━━━ Records to use ━━━
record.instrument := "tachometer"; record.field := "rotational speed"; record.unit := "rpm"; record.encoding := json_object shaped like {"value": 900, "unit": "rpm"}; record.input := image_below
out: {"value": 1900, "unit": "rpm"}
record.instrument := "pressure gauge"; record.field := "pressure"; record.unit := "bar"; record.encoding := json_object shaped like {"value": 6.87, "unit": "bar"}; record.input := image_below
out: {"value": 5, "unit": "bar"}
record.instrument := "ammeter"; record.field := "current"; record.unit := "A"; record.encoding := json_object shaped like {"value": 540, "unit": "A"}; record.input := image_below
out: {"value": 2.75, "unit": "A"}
━━━
Write out each of the records above verbatim, line for line.

record.instrument := "tachometer"; record.field := "rotational speed"; record.unit := "rpm"; record.encoding := json_object shaped like {"value": 900, "unit": "rpm"}; record.input := image_below
out: {"value": 1900, "unit": "rpm"}
record.instrument := "pressure gauge"; record.field := "pressure"; record.unit := "bar"; record.encoding := json_object shaped like {"value": 6.87, "unit": "bar"}; record.input := image_below
out: {"value": 5, "unit": "bar"}
record.instrument := "ammeter"; record.field := "current"; record.unit := "A"; record.encoding := json_object shaped like {"value": 540, "unit": "A"}; record.input := image_below
out: {"value": 2.75, "unit": "A"}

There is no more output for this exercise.